Humphrey called for a public audit of the three-day party’s finances and said it was wrong for City Hall to spend money on a party “when we have fire stations that are falling apart.”

When asked why he wouldn’t “extend the olive branch” and drop his lawsuit against Costa Mesa’s police union — which stems from a 2012 incident involving a false DUI report against Righeimer by a private investigator hired by the union’s law firm at the time — Righeimer said it was because of the other side’s failure to respond to the allegations under oath.

“If they would do depositions and show that they’re clean, we’re done,” he said. “But they refuse to do that.”

Bunyan, who is campaigning against many of Righeimer’s and the council majority’s recent decisions, said the majority’s actions — such as texting during meetings, “trash talk” toward speakers and not accepting criticism — would get them fired from a job at In-N-Out Burger.

Bunyan vowed to change Righeimer’s public comment policy to allow for unlimited speakers at the beginning of council meetings, rather than 10 randomly chosen speakers.

Humphrey, who also opposes the council majority, said the lawsuit against the police union is “all proof positive why there is such acrimony between the Police Department and the City Council.” That is why, he said, the department has a hard time recruiting experienced officers from other departments.

Melone recommended recruiting officers from other states who might want to escape harsher climates to work in Costa Mesa. He also called on City Hall to fund its reserves more robustly.

Capitelli, whose campaign platform includes addressing the city’s homeless population, called for an end to the hostility plaguing Costa Mesa politics. He said it has extended into police officers wanting to leave for other cities.

“It’s one of those issues where perception is reality,” Capitelli said.
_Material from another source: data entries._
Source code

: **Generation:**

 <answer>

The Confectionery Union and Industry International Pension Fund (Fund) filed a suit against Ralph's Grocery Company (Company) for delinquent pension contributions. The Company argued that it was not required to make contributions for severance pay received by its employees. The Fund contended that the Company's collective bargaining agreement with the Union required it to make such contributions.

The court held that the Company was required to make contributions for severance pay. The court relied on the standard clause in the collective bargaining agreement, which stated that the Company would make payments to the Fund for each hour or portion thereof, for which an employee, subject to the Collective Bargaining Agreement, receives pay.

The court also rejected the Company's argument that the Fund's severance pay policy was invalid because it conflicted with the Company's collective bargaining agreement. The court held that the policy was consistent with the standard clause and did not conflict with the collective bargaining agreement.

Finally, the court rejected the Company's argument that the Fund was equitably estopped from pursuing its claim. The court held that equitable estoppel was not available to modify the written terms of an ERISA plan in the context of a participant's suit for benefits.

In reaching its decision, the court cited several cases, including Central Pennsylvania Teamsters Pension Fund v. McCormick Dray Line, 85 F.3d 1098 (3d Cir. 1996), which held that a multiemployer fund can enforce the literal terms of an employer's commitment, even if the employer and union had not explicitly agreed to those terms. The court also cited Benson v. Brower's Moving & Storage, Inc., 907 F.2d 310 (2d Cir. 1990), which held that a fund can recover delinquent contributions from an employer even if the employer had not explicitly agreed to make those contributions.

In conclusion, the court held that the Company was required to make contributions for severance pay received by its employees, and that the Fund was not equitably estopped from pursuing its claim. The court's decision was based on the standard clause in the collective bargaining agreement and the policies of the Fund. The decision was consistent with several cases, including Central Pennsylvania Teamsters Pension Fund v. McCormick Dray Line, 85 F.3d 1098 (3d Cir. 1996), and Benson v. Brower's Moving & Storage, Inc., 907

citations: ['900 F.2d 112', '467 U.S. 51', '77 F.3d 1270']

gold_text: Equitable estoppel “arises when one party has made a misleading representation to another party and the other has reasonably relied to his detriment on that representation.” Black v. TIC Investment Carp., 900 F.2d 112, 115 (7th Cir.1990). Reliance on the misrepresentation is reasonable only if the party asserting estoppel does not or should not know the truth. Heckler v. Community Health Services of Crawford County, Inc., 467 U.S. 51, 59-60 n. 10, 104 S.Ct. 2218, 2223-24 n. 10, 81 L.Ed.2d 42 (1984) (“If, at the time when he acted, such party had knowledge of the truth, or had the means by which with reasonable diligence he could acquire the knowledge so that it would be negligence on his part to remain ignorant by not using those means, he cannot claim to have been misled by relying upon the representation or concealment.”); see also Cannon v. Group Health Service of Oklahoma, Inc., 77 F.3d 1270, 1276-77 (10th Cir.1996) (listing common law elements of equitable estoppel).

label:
On the issue of rehabilitation/sober-living homes, Ramos also expressed sentiment about unifying a “politically fractured” city.
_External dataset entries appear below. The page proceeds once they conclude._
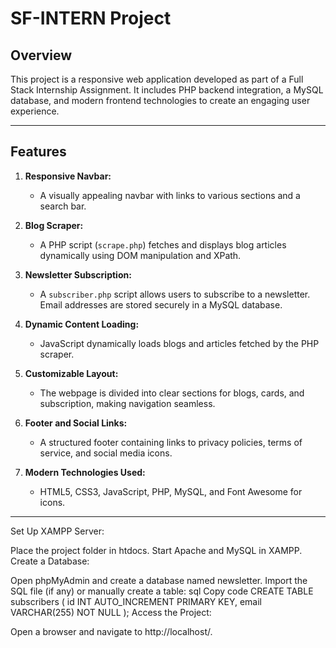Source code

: # SF-INTERN Project


## Overview
This project is a responsive web application developed as part of a Full Stack Internship Assignment. It includes PHP backend integration, a MySQL database, and modern frontend technologies to create an engaging user experience.

---

## Features
1. **Responsive Navbar:** 
   - A visually appealing navbar with links to various sections and a search bar.

2. **Blog Scraper:** 
   - A PHP script (`scrape.php`) fetches and displays blog articles dynamically using DOM manipulation and XPath.

3. **Newsletter Subscription:**
   - A `subscriber.php` script allows users to subscribe to a newsletter. Email addresses are stored securely in a MySQL database.

4. **Dynamic Content Loading:**
   - JavaScript dynamically loads blogs and articles fetched by the PHP scraper.

5. **Customizable Layout:**
   - The webpage is divided into clear sections for blogs, cards, and subscription, making navigation seamless.

6. **Footer and Social Links:**
   - A structured footer containing links to privacy policies, terms of service, and social media icons.

7. **Modern Technologies Used:**
   - HTML5, CSS3, JavaScript, PHP, MySQL, and Font Awesome for icons.

---


Set Up XAMPP Server:

Place the project folder in htdocs.
Start Apache and MySQL in XAMPP.
Create a Database:

Open phpMyAdmin and create a database named newsletter.
Import the SQL file (if any) or manually create a table:
sql
Copy code
CREATE TABLE subscribers (
    id INT AUTO_INCREMENT PRIMARY KEY,
    email VARCHAR(255) NOT NULL
);
Access the Project:

Open a browser and navigate to http://localhost/<project-folder>.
“We’ve got to find a way to come together,” Ramos said. “And I think if we come together, we can get out of this.”

Melone said the city’s steps in addressing rehab homes have been positive but that the city needs to be careful not to get involved in litigation.

“You don’t want multimillion-dollar lawsuits to haunt the city for years to come,” he said.

Simpson said she favors the proposed city charter, dubbed Measure O on the Nov. 4 ballot, because it would institute a stronger home-rule system.

On development, Simpson called for “thoughtful” projects that would add residents to the city’s tax base. Each project must be considered on an individual basis, she said.

She also praised traffic mitigation efforts of new development.

Bunyan used the development issue to criticize Righeimer, whom he called “hypocritical” for protesting Orange Coast College’s expansion plans while “rubber-stamping” approvals for other developments.

When asked about the development variances being approved at City Hall, Righeimer said those types of changes have been occurring throughout the city’s history, making the council’s recent decisions nothing new.

The forum will be aired on Costa Mesa’s public-access television station, CMTV, and on the website of KOCI/101.5 FM.

The next Feet to the Fire, this time for Newport Beach City Council candidates, is scheduled for 7 p.m. Oct. 1 at the Oasis Senior Center, 801 Narcissus Ave., Newport Beach.